Cohen's Kappa accounts for agreement by chance.
Kappa > 0.8: excellent agreement
Kappa 0.6-0.8: good agreement
Kappa < 0.6: your task definition needs work
"""
kappa = cohen_kappa_score(annotator_1_labels, annotator_2_labels)
if kappa < 0.6:
print("Warning: Low agreement. Review labeling guidelines.")
print("Common causes:")
print(" - Ambiguous category definitions")
print(" - Missing edge case examples in guidelines")
print(" - Annotators need more training")
return kappa
Cleaning Noisy Labels
Real-world labels always contain errors.

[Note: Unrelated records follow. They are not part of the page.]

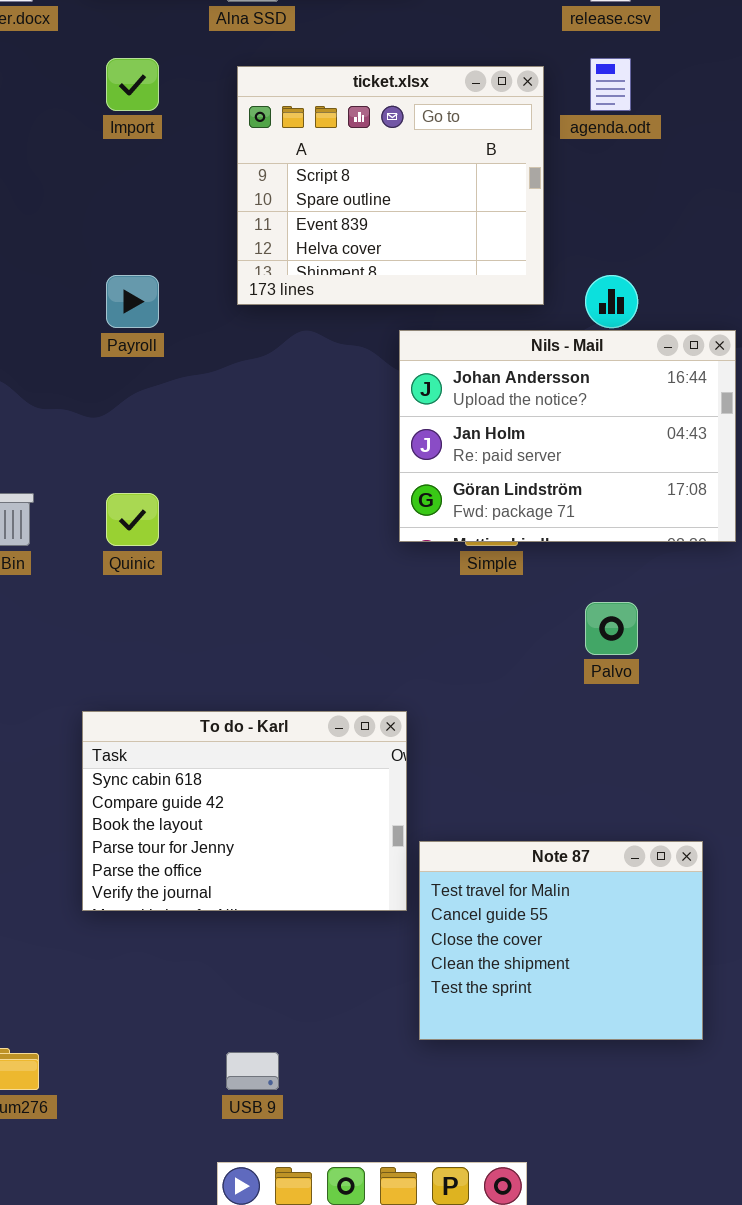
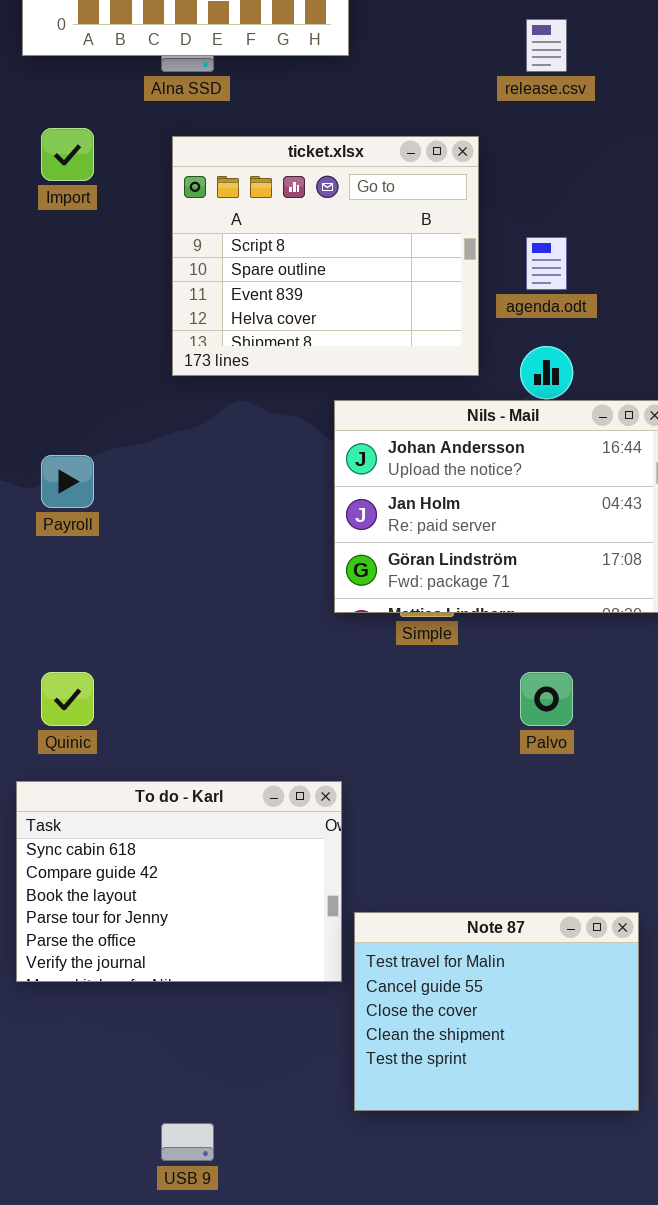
agenda.odt: [590,58,631,111] -> [526,237,567,290], moved
Payroll: [106,275,159,328] -> [41,455,94,508], moved
Quinic: [106,493,159,546] -> [41,672,94,726], moved

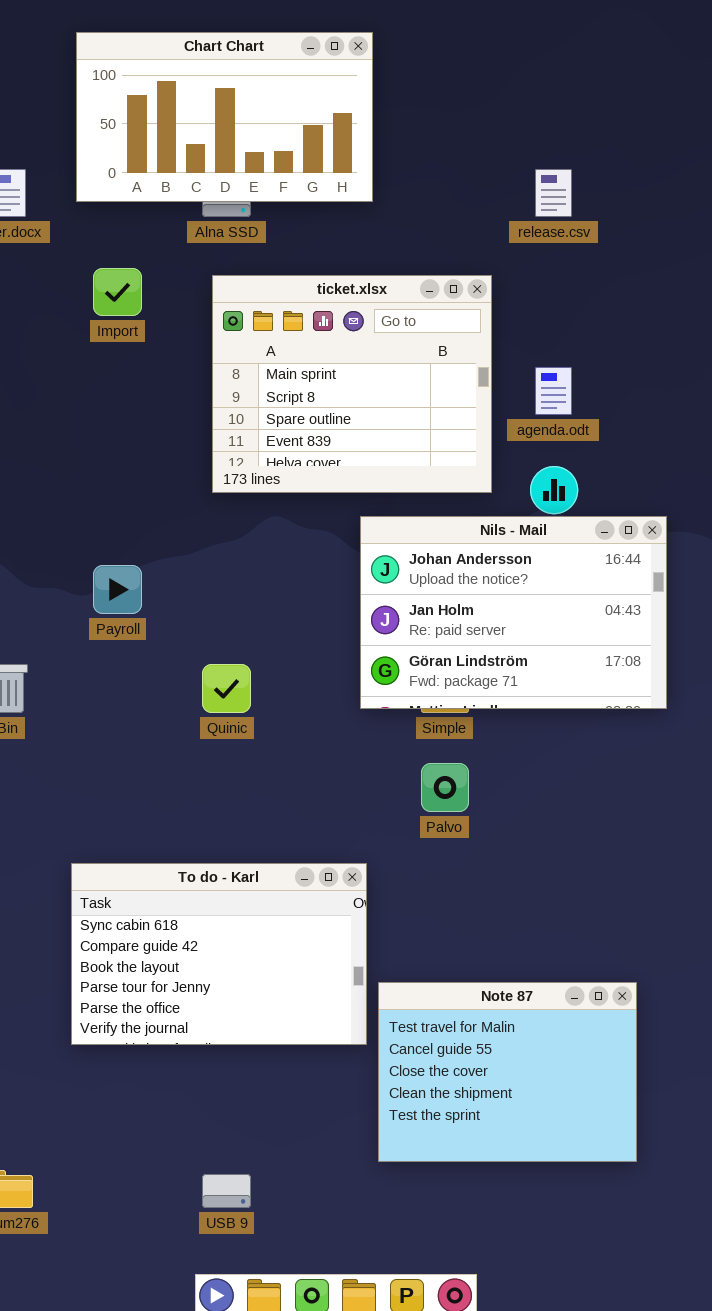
ticket.xlsx: [172,136,479,376] -> [212,275,492,493], scrolled up 1 row
Quinic: [41,672,94,726] -> [202,664,251,713], moved
Palvo: [520,672,573,726] -> [421,763,469,812], moved

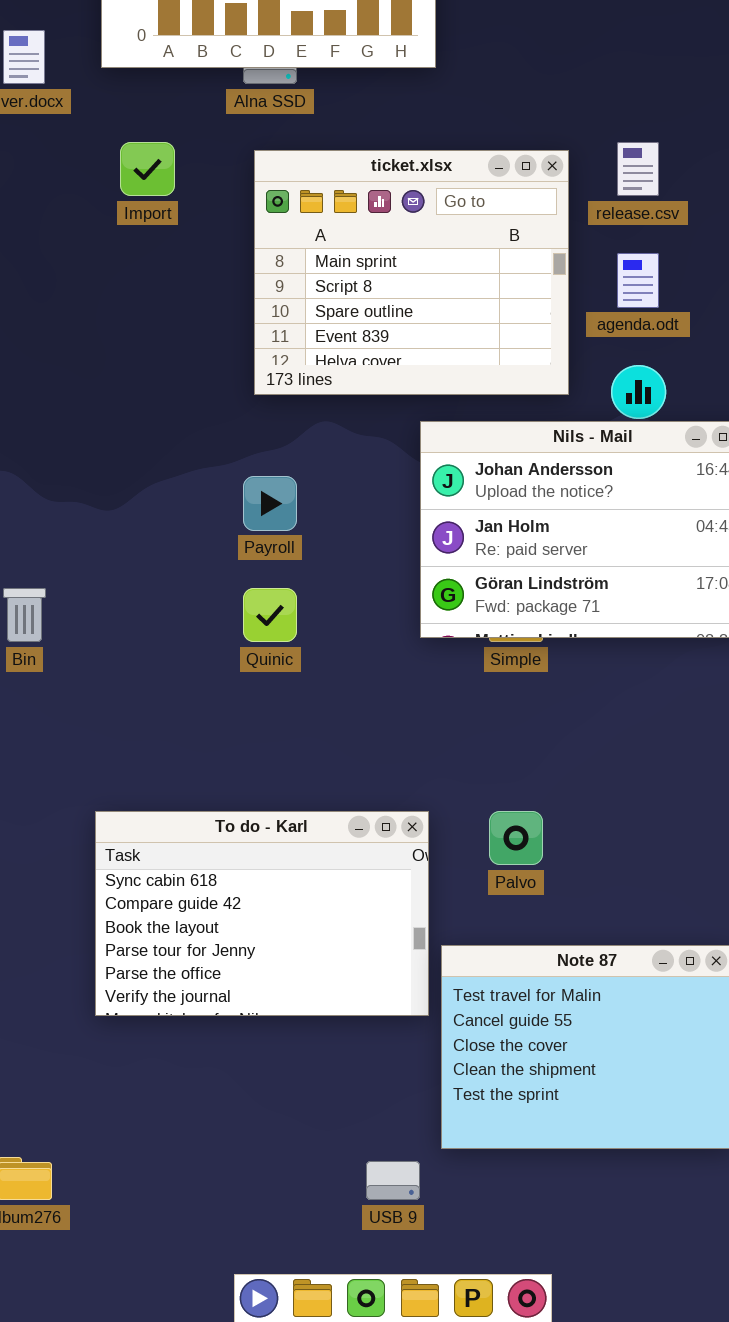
release.csv: [535,169,572,217] -> [617,142,659,196], moved
Payroll: [93,565,142,614] -> [243,476,297,531], moved
Palvo: [421,763,469,812] -> [489,811,543,865], moved
USB 9: [202,1174,251,1208] -> [366,1161,420,1200], moved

Detect and fix them:
def find_label_errors(features, labels, model):
"""Find likely mislabeled examples using confident learning.

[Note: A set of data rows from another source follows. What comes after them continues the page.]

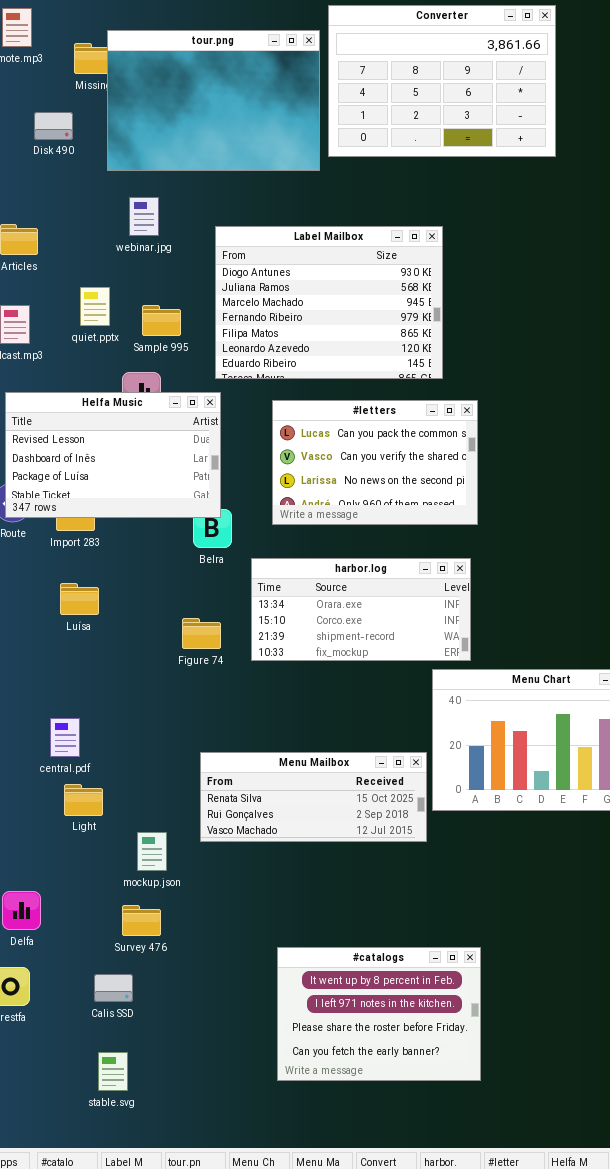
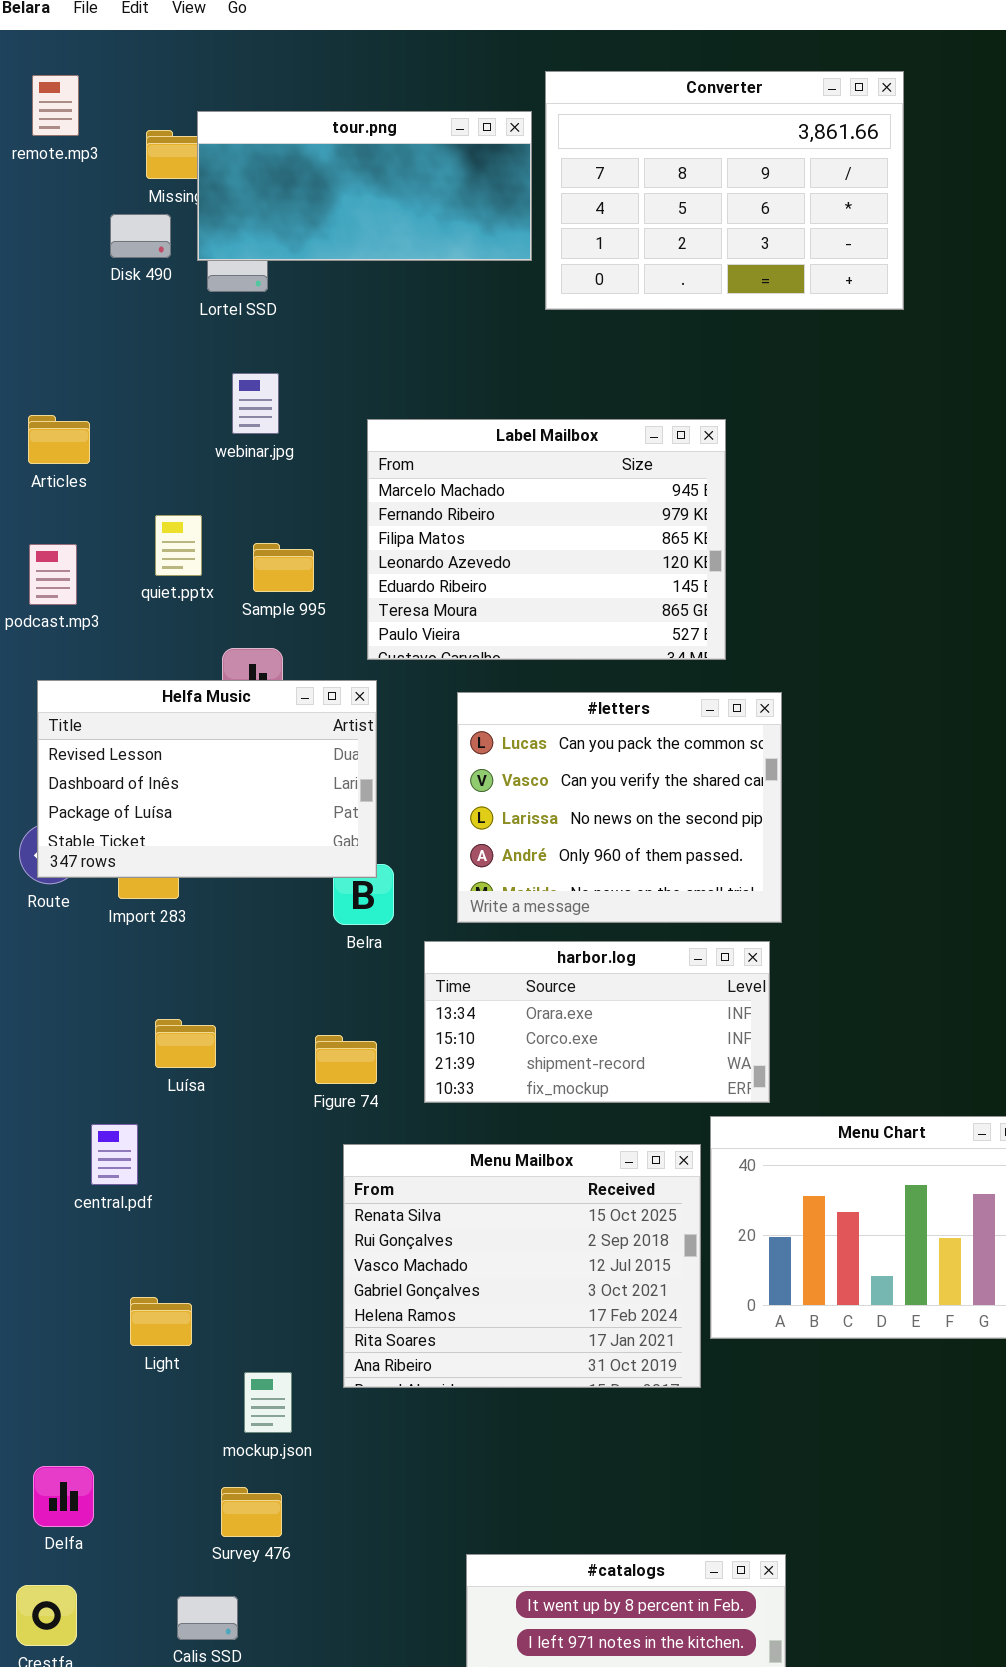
tour.png: [107,30,320,171] -> [197,111,532,261], resized
Disk 490: [34,112,73,140] -> [110,214,171,258], moved
Label Mailbox: [215,226,443,379] -> [367,419,726,660], scrolled down 2 rows
#letters: [272,400,478,525] -> [457,692,782,923], resized
Luísa: [60,583,99,615] -> [155,1019,216,1068], moved
central.pdf: [50,718,80,757] -> [91,1124,138,1185], moved
Menu Mailbox: [200,752,427,842] -> [343,1144,701,1388], resized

Train a model, then look for examples where the model
is very confident the label is wrong. These are
candidates for relabeling.
"""
from cleanlab import Datalab
lab = Datalab(data={"features": features, "labels": labels})
lab.find_issues()
# Get examples ranked by likelihood of being mislabeled
label_issues = lab.get_issues("label")
mislabeled = label_issues[label_issues["is_label_issue"]]

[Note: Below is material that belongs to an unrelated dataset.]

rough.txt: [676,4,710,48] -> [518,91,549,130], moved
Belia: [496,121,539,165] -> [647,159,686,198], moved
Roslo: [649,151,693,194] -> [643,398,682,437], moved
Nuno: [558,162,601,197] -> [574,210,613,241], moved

print(f"Found {len(mislabeled)} likely mislabeled examples")
print(f"out of {len(labels)} total ({100*len(mislabeled)/len(labels):.1f}%)")
return mislabeled.index.tolist()
A dataset with 1,000 clean labels will outperform a dataset with 10,000 noisy labels for most tasks.
Real-World Example: Building a Content Moderation Dataset
A social media platform needs to detect toxic comments.
Phase 1: Bootstrap with existing data. Pull 50,000 comments that were reported by users and reviewed by moderators. This gives you labels for free, but with selection bias: only reported comments are labeled, and most comments are never reported.
Phase 2: Active learning on unlabeled data. Train a model on the Phase 1 data. Run it on 1 million unlabeled comments. Select the 5,000 where the model is most uncertain. Send those to human annotators. This fills gaps in the training distribution.
Phase 3: Synthetic augmentation. Generate 2,000 synthetic toxic comments covering categories underrepresented in real data (subtle sarcasm, coded language, context-dependent toxicity). Mix with real data at a 10% ratio.
Phase 4: Continuous labeling. In production, sample 100 comments per day for human review. Use disagreements between the model and humans as training signals. The dataset grows and improves continuously.
Common Pitfalls
- Collecting data without a clear task definition: If you don't know exactly what the model needs to predict, you will collect the wrong data. Define the task first, then design the data collection.
- Assuming more data always helps: After a certain point, adding more of the same type of data has diminishing returns. Diversity and quality matter more than raw volume.
- Ignoring class imbalance: If 95% of your labels are one class, the model learns to always predict that class. Oversample the minority class or use weighted loss functions.
- Not versioning your datasets: When your model breaks, you need to know whether the data changed. Track every version of every dataset.
- Labeling in isolation: Labels created by people who don't understand the downstream task are often useless. Annotators need context about why the labels matter.
- Skipping the pilot round: Always label a small batch first, measure agreement, fix the guidelines, then scale up. Scaling bad guidelines wastes money.
Key Takeaways
- Data collection and labeling consume more time and budget than any other part of an ML project. Plan for this upfront.
- Start with data you already have: application databases, user behavior logs, and existing human decisions are free training labels.
- Label quality matters more than quantity. One thousand clean, consistent labels outperform ten thousand noisy ones.
- Use semi-automated labeling and active learning to reduce costs by 50-80% without sacrificing quality.
- Measure inter-annotator agreement early. Low agreement means your task definition is ambiguous, and no amount of data will fix that.
- Synthetic data is a useful supplement but not a replacement for real data. Mix it in at low ratios and validate carefully.